Sometimes a Word is Worth a Thousand Icons

Take the Build icon in Visual Studio - what the heck is that meant to be? I’ve never known. But I know it’s the build icon. (OK, not a great example, as I always use the keyboard shortcut…unless my hand is already on the mouse. But it does illustrate that it really doesn’t matter what the picture looks like as long as it’s distinctive.)

We’re really agreeing here, because I didn’t propose text-only UIs. Buttons with text and graphics work best, as in your example.

…uh…except my example is just graphics.

I see no text next to the build button. (There’s a tooltip if I hover, sure, but then are you telling me there weren’t tooltips on the first set of buttons you posted?)

What version of Visual Studio are you running?

Oh, sorry, I was thinking of something else. Maybe I made the conceptual leap between “mousing over the icon once and associating the tooltip with the icon” and “having the tooltip text permanently next to the icon” too quickly.

Move along. Nothing to see here, other than a sea of undifferentiated pixels… :wink:

I think the thing that stands out about the text only menu would be these points:

  • Once you know the icons, it takes less than a blink to spot the one you are looking for and click it.

  • No matter how familiar you are with the program, you have to read every word on the toolbar left to right until you find the same button (for the Find button, that’s about 2-3 blinks).

As noted before, menus tend to only come on in context or when the user switches them on for a particular task, so for most applications they are not overwhelming.
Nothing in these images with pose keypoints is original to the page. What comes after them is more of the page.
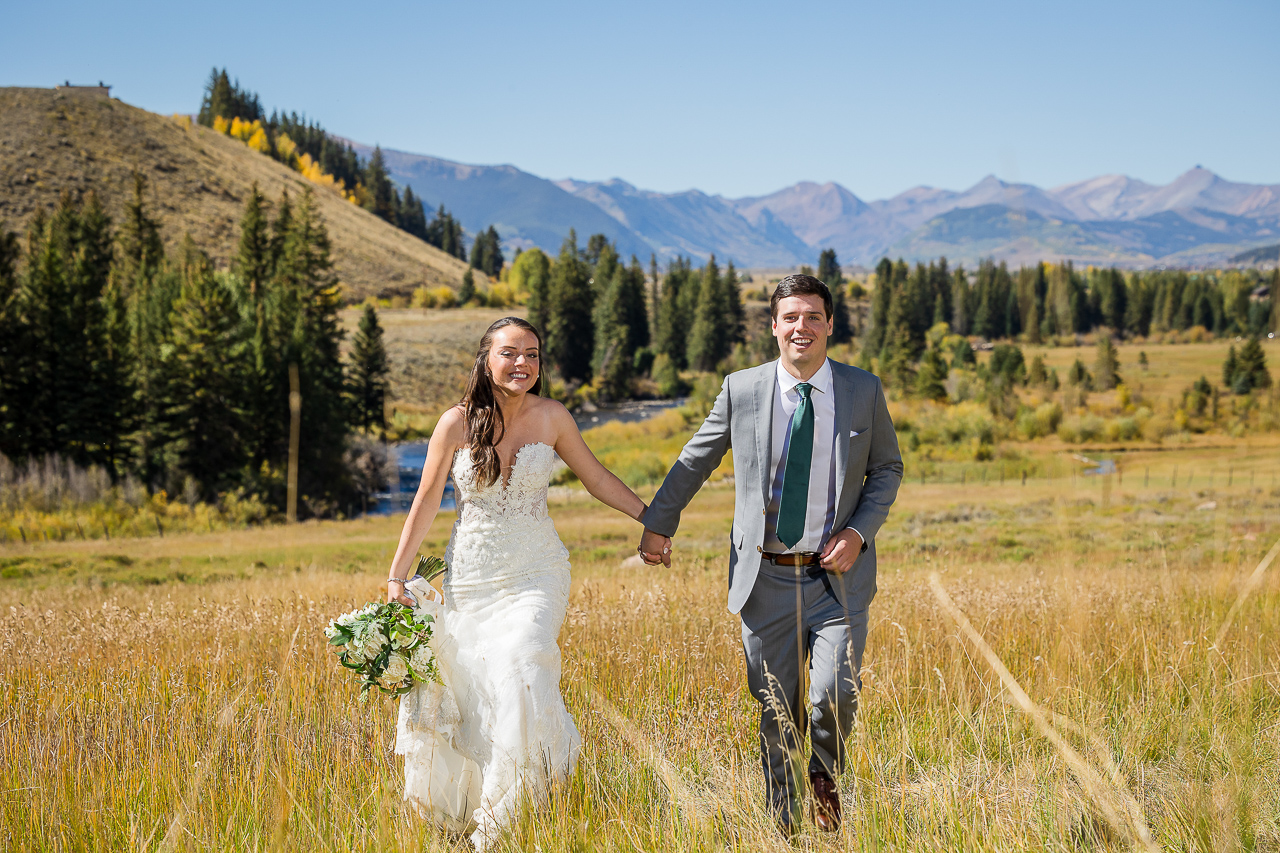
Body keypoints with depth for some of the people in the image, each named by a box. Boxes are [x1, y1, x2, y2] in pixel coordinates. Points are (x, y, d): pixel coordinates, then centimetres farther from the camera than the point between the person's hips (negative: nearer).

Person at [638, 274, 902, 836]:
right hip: (766, 578, 1)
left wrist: (860, 532, -5)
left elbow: (887, 468, 10)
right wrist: (657, 523, 16)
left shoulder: (864, 391, 0)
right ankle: (783, 827, 24)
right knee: (775, 711, 6)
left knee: (834, 696, -16)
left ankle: (826, 776, 18)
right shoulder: (742, 390, -1)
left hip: (837, 577, -1)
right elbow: (694, 460, 13)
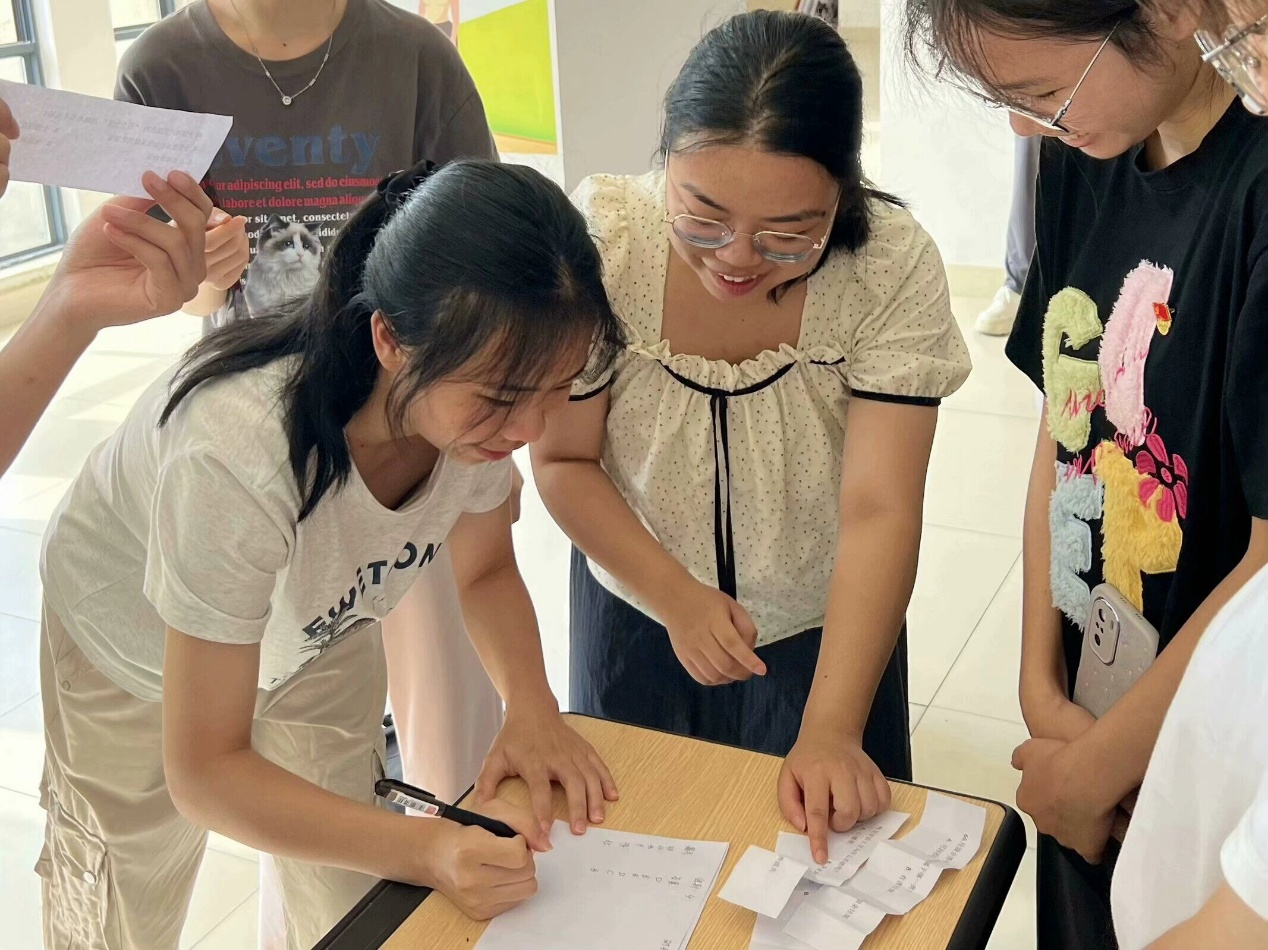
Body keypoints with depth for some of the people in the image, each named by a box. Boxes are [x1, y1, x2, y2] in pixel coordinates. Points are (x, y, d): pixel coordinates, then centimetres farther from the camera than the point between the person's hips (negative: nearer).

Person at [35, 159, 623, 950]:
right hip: (139, 647, -4)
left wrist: (532, 706, -27)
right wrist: (425, 850, -46)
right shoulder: (238, 451, -46)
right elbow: (204, 773, -36)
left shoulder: (480, 398, -30)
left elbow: (487, 571, -8)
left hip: (317, 629, 4)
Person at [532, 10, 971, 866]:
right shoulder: (599, 248, -24)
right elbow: (563, 461, -12)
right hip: (635, 619, 1)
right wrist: (677, 598, -22)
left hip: (824, 634, -1)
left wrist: (832, 732, -35)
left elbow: (880, 512, -28)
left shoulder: (894, 267, -25)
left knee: (828, 851, 19)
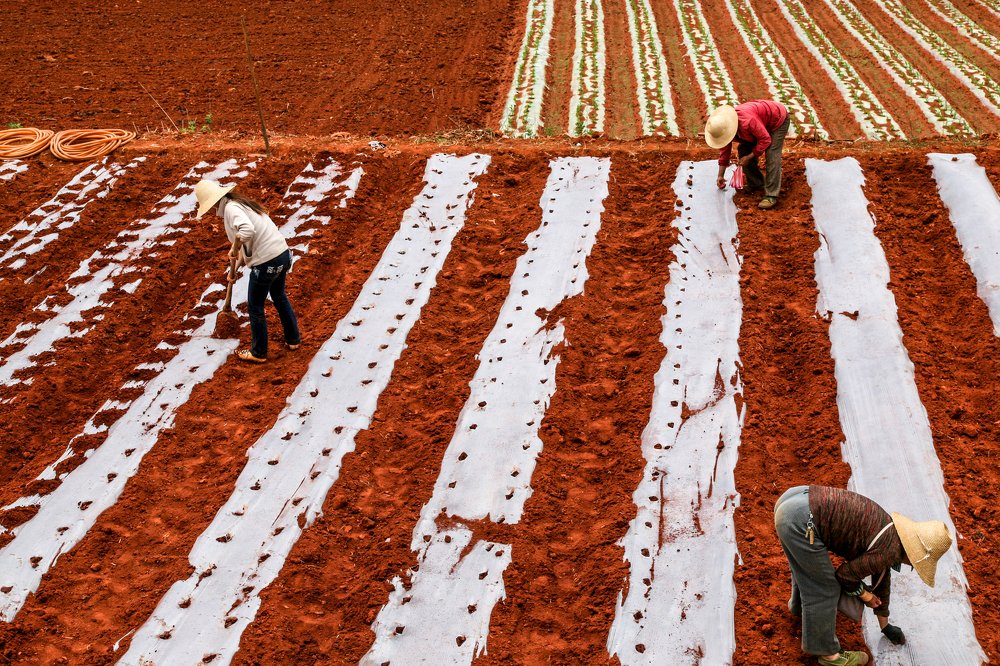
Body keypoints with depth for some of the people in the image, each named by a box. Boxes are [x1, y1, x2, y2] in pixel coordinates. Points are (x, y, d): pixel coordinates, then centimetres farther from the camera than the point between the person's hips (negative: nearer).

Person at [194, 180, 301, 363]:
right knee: (279, 296, 30)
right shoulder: (240, 203, 16)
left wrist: (234, 249, -16)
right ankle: (293, 339, 44)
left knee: (255, 308, 11)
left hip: (266, 262, -9)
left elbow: (246, 231, -34)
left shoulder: (230, 208, -13)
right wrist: (236, 267, 24)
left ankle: (259, 353, 26)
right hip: (282, 253, 9)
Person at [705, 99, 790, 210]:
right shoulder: (722, 127, -15)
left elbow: (765, 139, -32)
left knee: (771, 155, -20)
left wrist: (749, 157, -25)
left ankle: (771, 196, -21)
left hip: (778, 119, -8)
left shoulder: (747, 121, -42)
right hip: (762, 123, 8)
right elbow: (724, 150, -1)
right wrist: (720, 176, 3)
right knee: (743, 150, -1)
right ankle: (756, 184, 13)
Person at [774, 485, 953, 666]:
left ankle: (799, 605, 61)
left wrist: (885, 625, 47)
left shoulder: (888, 531, 23)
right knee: (824, 589, 8)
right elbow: (845, 574, 5)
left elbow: (881, 581, 36)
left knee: (807, 567, 35)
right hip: (800, 519, -9)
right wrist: (865, 595, 24)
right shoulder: (888, 552, -5)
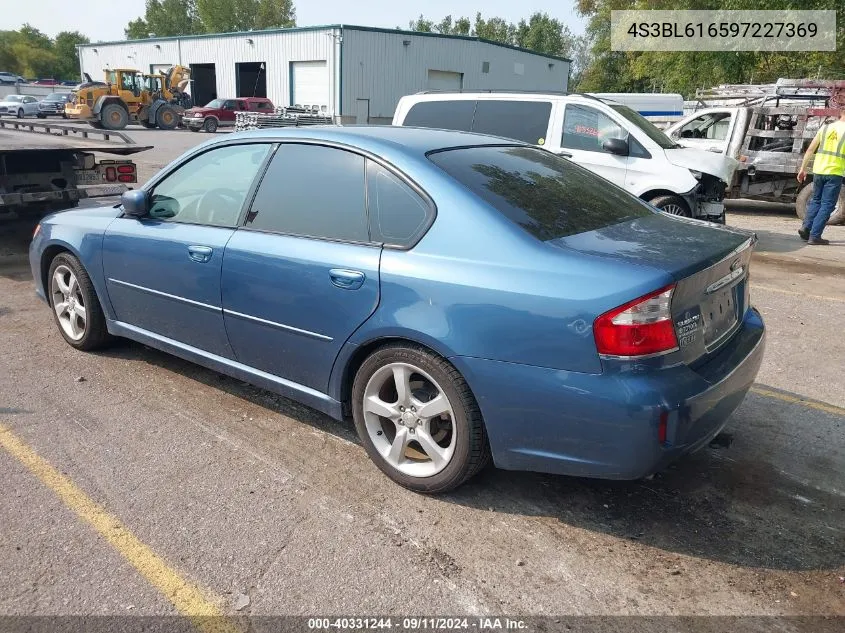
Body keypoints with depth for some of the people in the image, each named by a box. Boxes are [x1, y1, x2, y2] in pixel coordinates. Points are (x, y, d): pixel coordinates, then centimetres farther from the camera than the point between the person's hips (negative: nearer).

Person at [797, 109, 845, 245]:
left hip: (818, 170, 4)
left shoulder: (825, 127, 6)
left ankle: (806, 227, 7)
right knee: (827, 205, 2)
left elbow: (810, 149, 6)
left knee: (816, 200, 21)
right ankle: (814, 236, -2)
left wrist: (803, 168, 12)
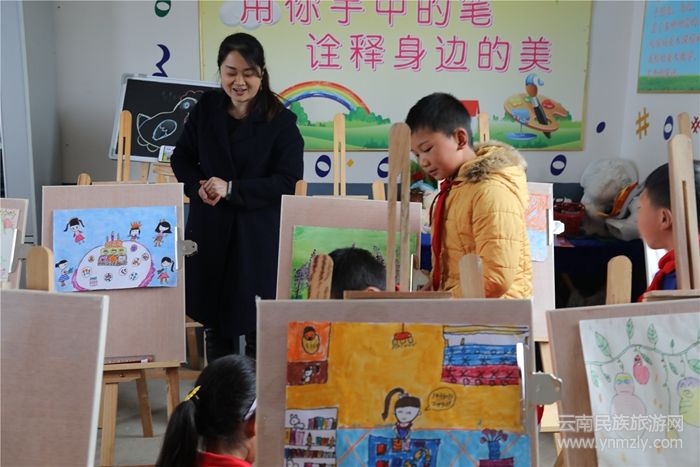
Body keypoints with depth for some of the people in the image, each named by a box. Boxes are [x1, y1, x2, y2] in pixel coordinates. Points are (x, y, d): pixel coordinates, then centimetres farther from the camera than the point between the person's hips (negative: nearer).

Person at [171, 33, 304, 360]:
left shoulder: (281, 121, -9)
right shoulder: (206, 108, 4)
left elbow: (288, 180, -14)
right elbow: (182, 157, 12)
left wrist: (232, 189, -20)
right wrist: (198, 186, -9)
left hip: (260, 234, -4)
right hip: (210, 229, 4)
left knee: (257, 325, 2)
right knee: (215, 322, 15)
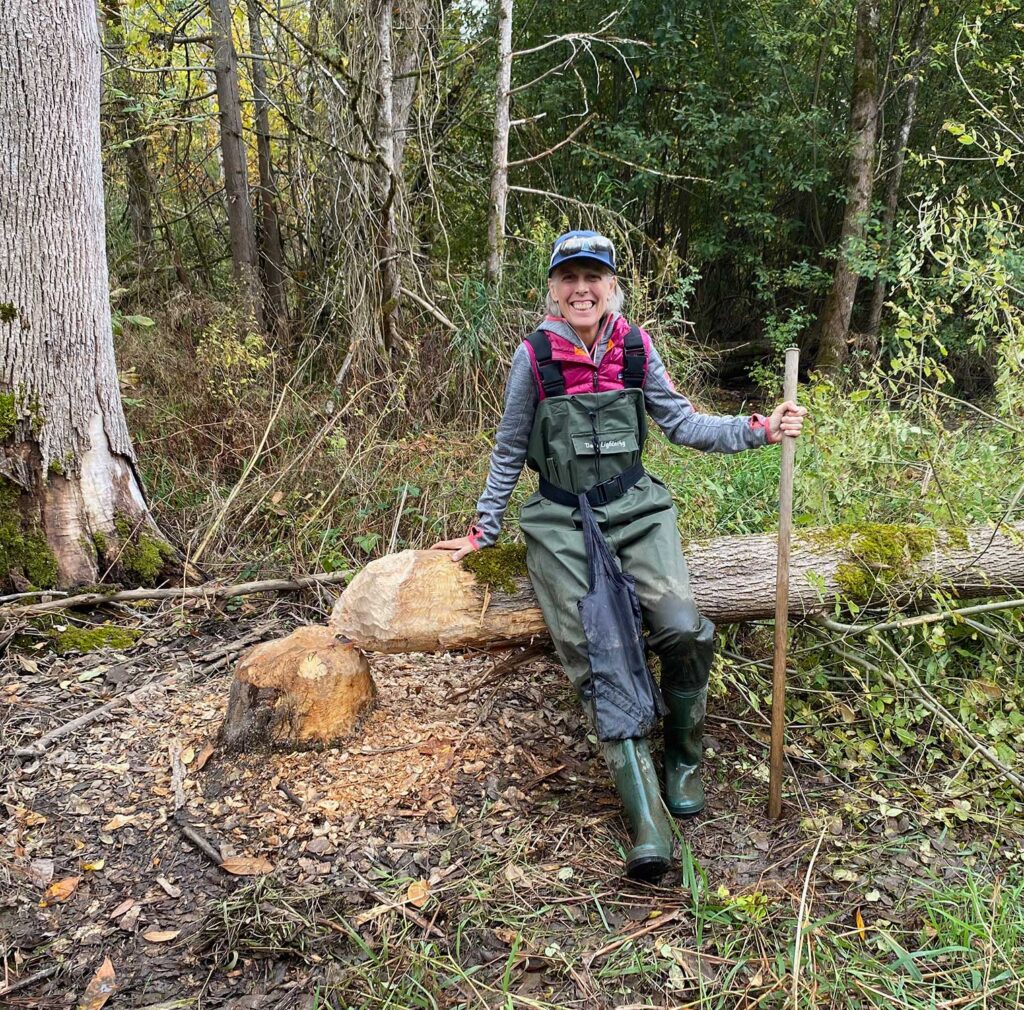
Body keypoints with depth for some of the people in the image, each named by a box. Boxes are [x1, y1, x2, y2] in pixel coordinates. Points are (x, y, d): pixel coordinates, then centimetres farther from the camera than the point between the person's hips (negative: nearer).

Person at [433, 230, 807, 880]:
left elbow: (681, 423, 9)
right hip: (562, 522, -1)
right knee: (595, 661, -17)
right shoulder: (535, 356, -2)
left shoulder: (636, 347, 3)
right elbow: (509, 453, 8)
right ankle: (646, 817, -14)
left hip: (636, 510, 1)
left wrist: (760, 430, -2)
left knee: (683, 631, -22)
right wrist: (483, 530, 11)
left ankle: (685, 759, 5)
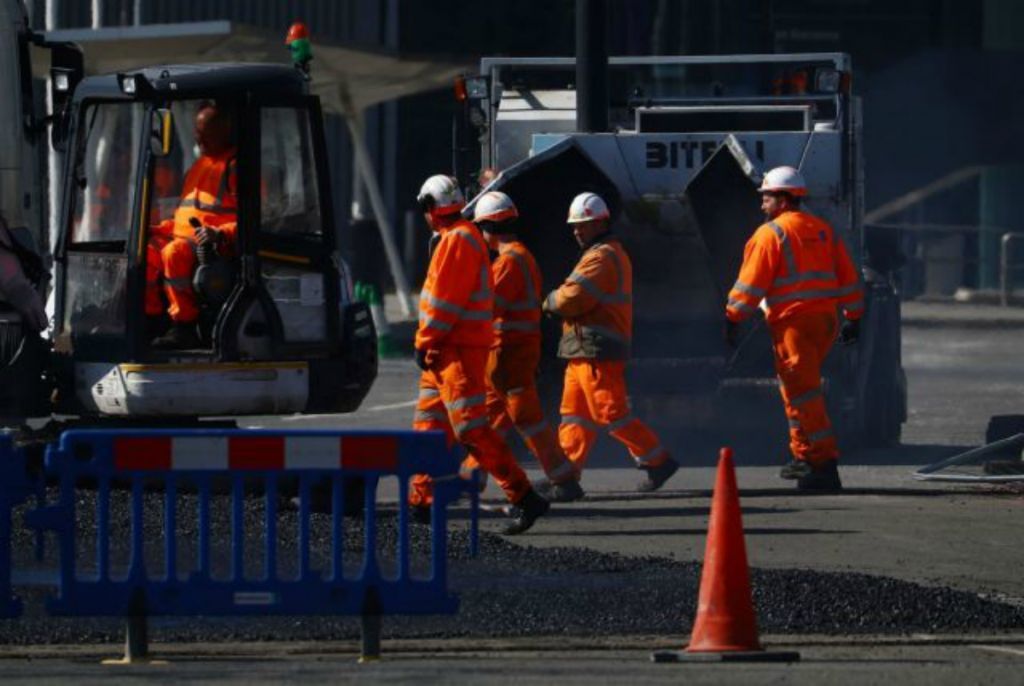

Yet, the new ribbon concept may suffer from a nasty problem - if the developer fails to estimate all the contexts correctly, will the command you need ‘right now’ be available?

I find the fuss all the more interesting because I am hampered by the same painful but simple usability issues multiple times a day that have remained unfixed since the Window 3.1 days: 1) the tendancy for the keyboard to spontaneously switch into overtype mode, semi-randomly and without warning, usually just by clicking on another paragraph in the document and starting to type, and 2) the insistance that the default (and sometimes only mode) of Paste is ‘with formatting’ despite the fact that this is almost never useful and often creates wierd formatting issues that can not be undone (paste as plain text should be default, in my view).